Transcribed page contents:
▬▬▬▬▬▬

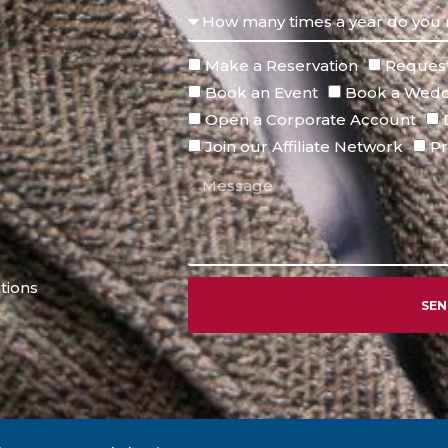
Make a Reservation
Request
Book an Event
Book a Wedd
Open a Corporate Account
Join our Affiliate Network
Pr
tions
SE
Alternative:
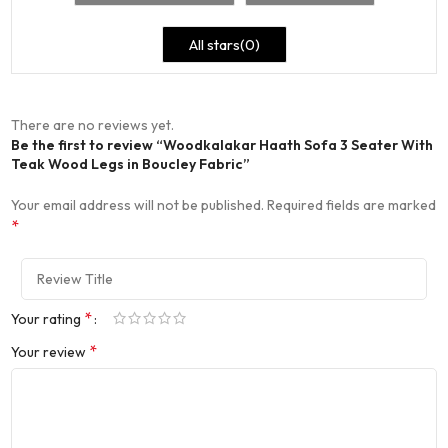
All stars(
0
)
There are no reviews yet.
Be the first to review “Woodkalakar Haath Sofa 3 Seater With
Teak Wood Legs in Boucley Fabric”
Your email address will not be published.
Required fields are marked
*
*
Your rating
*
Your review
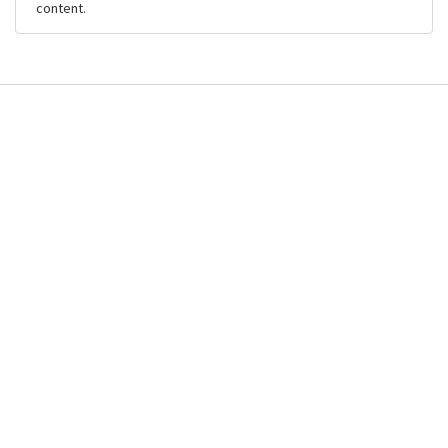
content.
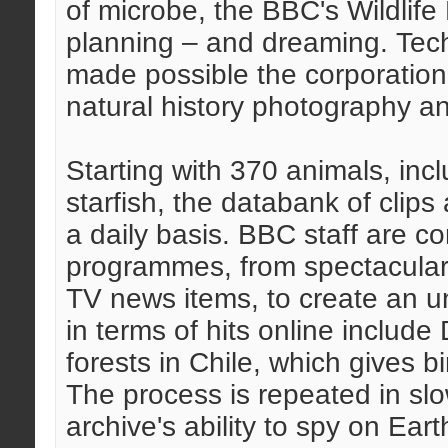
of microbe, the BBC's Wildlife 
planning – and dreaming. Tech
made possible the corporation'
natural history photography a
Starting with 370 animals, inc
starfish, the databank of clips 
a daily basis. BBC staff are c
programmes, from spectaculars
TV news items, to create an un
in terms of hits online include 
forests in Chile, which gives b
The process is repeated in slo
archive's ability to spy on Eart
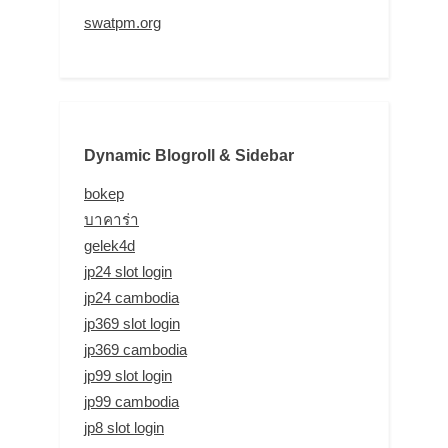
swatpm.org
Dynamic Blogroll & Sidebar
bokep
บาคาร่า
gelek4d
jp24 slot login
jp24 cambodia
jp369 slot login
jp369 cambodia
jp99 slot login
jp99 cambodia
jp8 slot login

▬▬▬▬▬▬

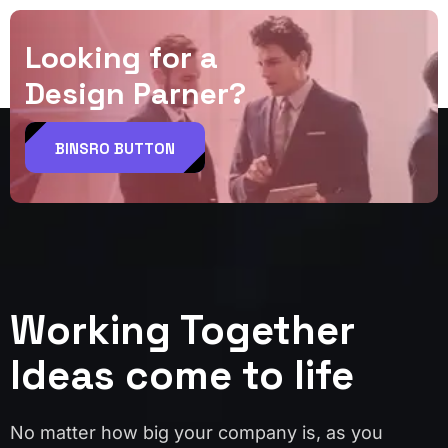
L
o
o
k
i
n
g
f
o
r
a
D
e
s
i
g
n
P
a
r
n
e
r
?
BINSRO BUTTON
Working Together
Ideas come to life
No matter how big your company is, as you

▬▬▬▬▬▬

> _Prompt_: Extract each line holding the word "cambodia" from the records.

> _Response to the task_:
jp24 cambodia
jp369 cambodia
jp99 cambodia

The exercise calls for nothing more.